The US Federal Reserve
The Fed decided to go bold and go against its initial guidance by raising policy rates by 75bps to 1.5-1.75% at its June meeting. The surprisingly high CPI inflation print of May and the rise in the 5-10-year consumer inflation expectations from the University of Michigan may have forced their hand. The Fed cannot allow high inflation to become entrenched. It must therefore proceed with massive rate hikes to show its commitment to bringing inflation back to the 2% target and maintain its credibility. The median rate forecast from Fed members suggests that the Fed will raise rates to 3.4% by the end of the year (which is much higher than the neutral or long-term equilibrium rate which is estimated to be around 2.5%) and only modestly in 2023 to 3.8%, before cutting rates in 2024 to 3.4% .

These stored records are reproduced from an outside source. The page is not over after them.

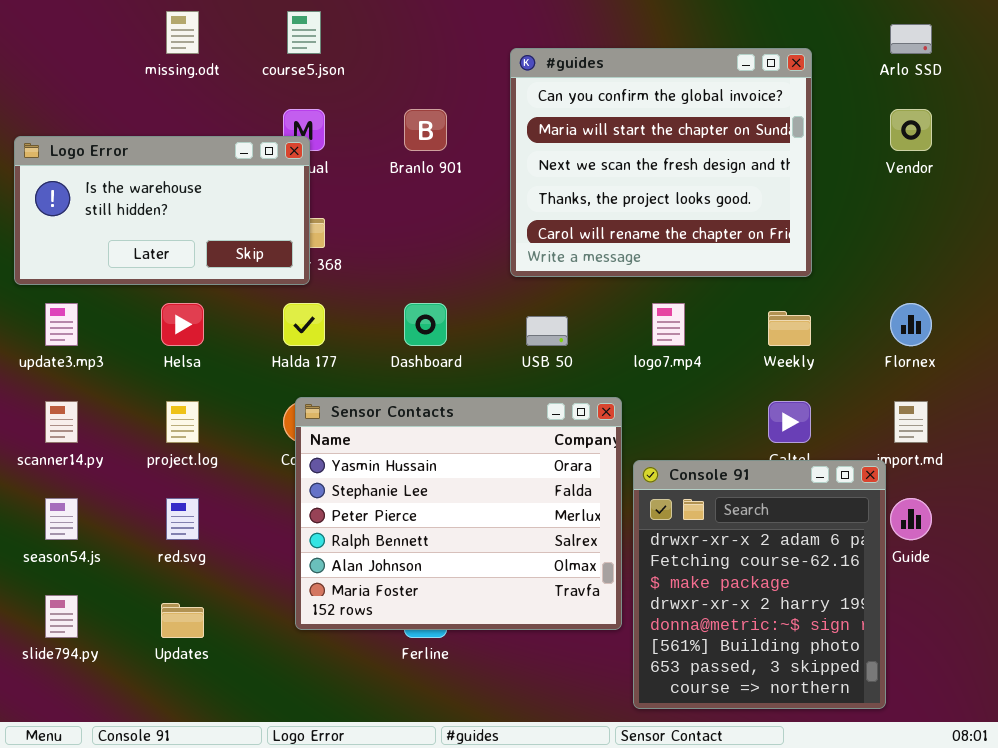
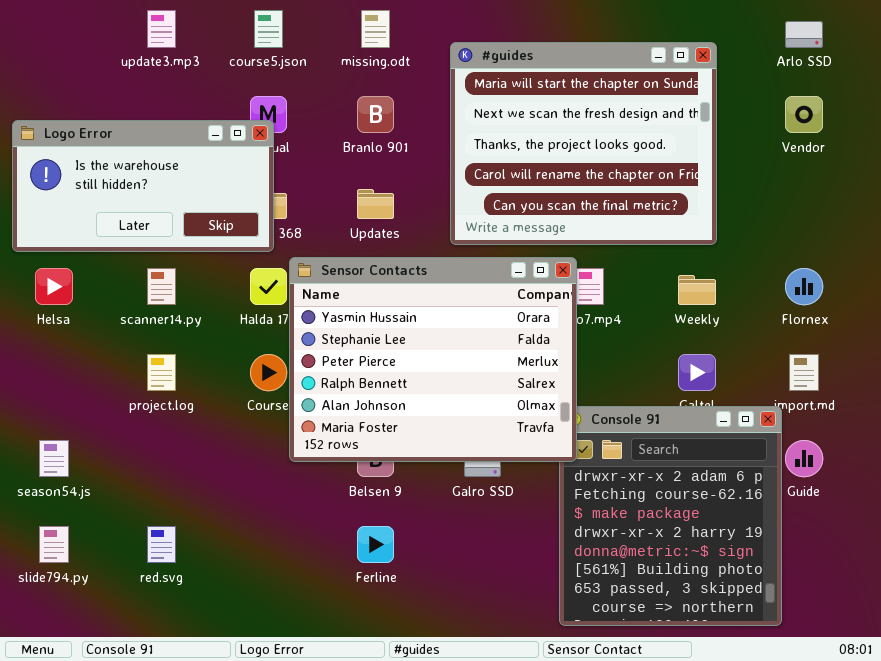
missing.odt: [166,11,199,54] -> [361,10,390,48], moved
#guides: [510,48,812,277] -> [450,42,717,245], scrolled down 1 row
update3.mp3: [45,303,78,346] -> [147,10,176,48], moved
Helsa: [161,303,204,346] -> [35,268,73,305], moved
Sensor Contacts: [295,397,622,630] -> [289,257,577,462], moved
scanner14.py: [45,401,78,443] -> [147,268,176,305], moved
red.svg: [166,498,199,540] -> [147,526,176,563], moved
Updates: [161,603,204,638] -> [357,189,394,219], moved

We believe this unusual 75bps move opens the door for another at the July meeting. This could be followed by a 50bps hike at the September meeting. After that, the pace will be reduced to 25bps for the next 2 meetings, as inflation will have reached a peak and the neutral rate would be reached and exceeded. This puts the policy rate at 3.5% by the end of the year and this should be the highest level for this cycle (terminal rate). As implied by the Fed, we also envisage some rate cuts by the end of 2023, as the Fed will no longer focus on fighting inflation but on preventing a recession. Indeed, it is rare for the Fed to embark on a rate hike cycle while expecting growth to decelerate and unemployment to rise over the next three years.
Our assumptions are slightly less aggressive than the market's, which expects 3.65% by the end of 2022 and 3.9% by the end of 2023.
US bond yield targets
In terms of bond yields, we expect a flat yield curve in 12 months time, suggesting that the risk of recession has increased significantly. We expect the 2-year and 10-year yield at 3.25%.